I think the author wants us to take this post seriously, so I'm taking it seriously, and my critique in the original post was a serious reaction.
- alexjurkiewicz 1 month ago
  
  The blog post says, many times, not to use Gastown. It makes fun of the tool's inconsistent branding and describes a lot of jankiness.
  This tool is dangerous, largely untested, and yet may be of interest if you are already doing similar things in production.
leftbehinds 1 month ago
in 3-5years, sure, just like we are all currently using crypto to pay for groceries and smart contracts for all legal matters.
- anthonypasq 1 month ago
  
  ... no one ever used crypto to buy things. most engineers are currently already using AI. such a dumb comparison that really just doesnt pass the sniff test.
  
  8 replies →

andrewl-hn 1 month ago

Meanwhile here I am at stage 0. I work on several projects where we are contractually obliged to not use any AI tools, even self-hosted ones. And AFAIK there's now a growing niche of mostly government projects with strict no-AI policy.

aidanhs 1 month ago

I'm super interested to hear more on anything you can share about your projects, or the niche of gov projects you're aware of - I've been doing some work with gov and haven't seen this requirement yet, so want to be prepared if it does come up.
(contact details in profile if you prefer)
mccoyb 1 month ago

I’m luckily in a situation where I can afford to explore this stuff without the concerns that come from using it within an organization (and those concerns are 100% valid and haven’t been solved yet, especially not by this blog post)

iamwil 2 months ago

> For instance, I know Project A -- these are the concerns of Project A. I know Project B -- these are the concerns of Project B. I have the insight to design these projects so they compose, so I don't have to keep track of a hundred parallel issues in a mono Project C. On each of those projects, run a single agent -- with review gates for 2-3 independent agents (fresh context, different models! Codex and Gemini). Use a loop, let the agents go back and forth.

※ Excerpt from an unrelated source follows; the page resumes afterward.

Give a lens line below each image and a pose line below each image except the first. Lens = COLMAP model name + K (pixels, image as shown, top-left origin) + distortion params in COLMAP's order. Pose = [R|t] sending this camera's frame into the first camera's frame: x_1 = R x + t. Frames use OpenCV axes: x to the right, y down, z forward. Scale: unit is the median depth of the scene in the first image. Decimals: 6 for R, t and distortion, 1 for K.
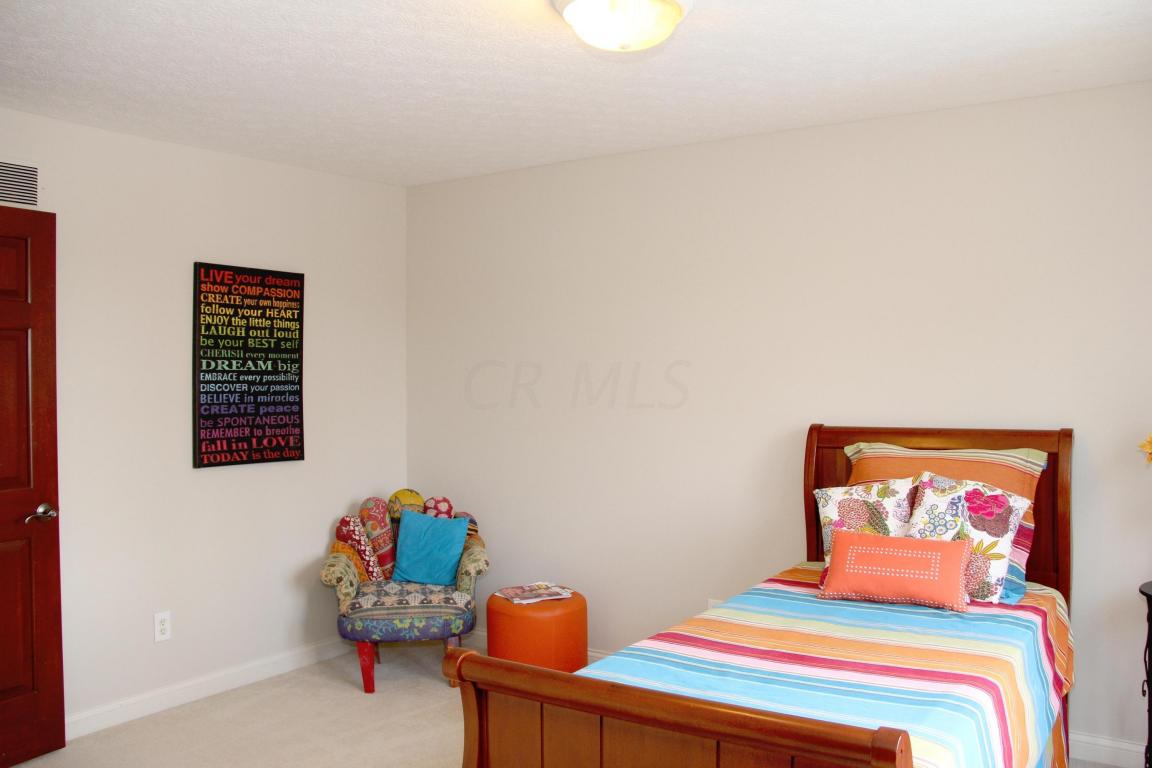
lens RADIAL K [[1027.3, 0, 576.0], [0, 1027.3, 384.0], [0, 0, 1]] dist [0.006391, 0.004872]
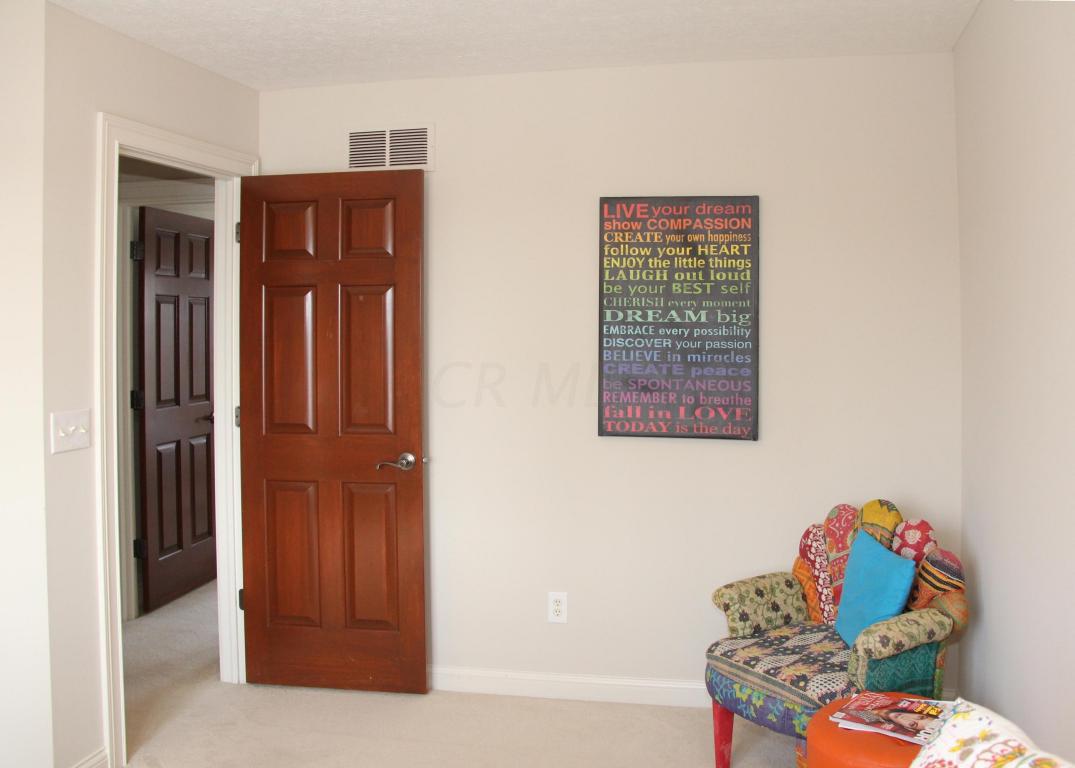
lens RADIAL K [[1007.1, 0, 538.0], [0, 1007.1, 300.9], [0, 0, 1]] dist [-0.106614, 0.003821]
pose [[0.405605, -0.019603, -0.913838, 0.366020], [-0.013230, 0.999539, -0.027313, -0.007118], [0.913953, 0.023168, 0.405159, 0.583034]]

Can you talk more about the structure of your workflow and how you evolved it to be that?

mccoyb 2 months ago
I've tried most of the agentic "let it rip" tools. Quickly I realized that GPT 5~ was significantly better at reasoning and more exhaustive than Claude Code (Opus, RL finetuned for Claude Code).
"What if Opus wrote the code, and GPT 5~ reviewed it?" I started evaluating this question, and started to get higher quality results and better control of complexity.
I could also trust this process to a greater degree than my previous process of trying to drive Opus, look at the code myself, try and drive Opus again, etc. Codex was catching bugs I would not catch with the same amount of time, including bugs in hard math, etc -- so I started having a great degree of trust in its reasoning capabilities.
I've codified this workflow into a plugin which I've started developing recently: https://github.com/evil-mind-evil-sword/idle
It's a Claude Code plugin -- it combines the "don't let Claude stop until condition" (Stop hook) with a few CLI tools to induce (what the article calls) review gates: Claude will work indefinitely until the reviewer is satisfied.
In this case, the reviewer is a fresh Opus subagent which can invoke and discuss with Codex and Gemini.
One perspective I have which relates to this article is that the thing one wants to optimize for is minimizing the error per unit of work. If you have a dynamic programming style orchestration pattern for agents, you want the thing that solves the small unit of work (a task) to have as low error as possible, or else I suspect the error compounds quickly with these stochastic systems.
I'm trying this stuff for fairly advanced work (in a PhD), so I'm dogfooding ideas (like the ones presented in this article) in complex settings. I think there is still a lot of room to learn here.
- mlady 2 months ago
  
  I'm sure we're just working with the same tools thinking through the same ideas. Just curious if you've seen my newsletter/channel @enterprisevibecode https://www.enterprisevibecode.com/p/let-it-rip
  It's cool to see others thinking the same thing!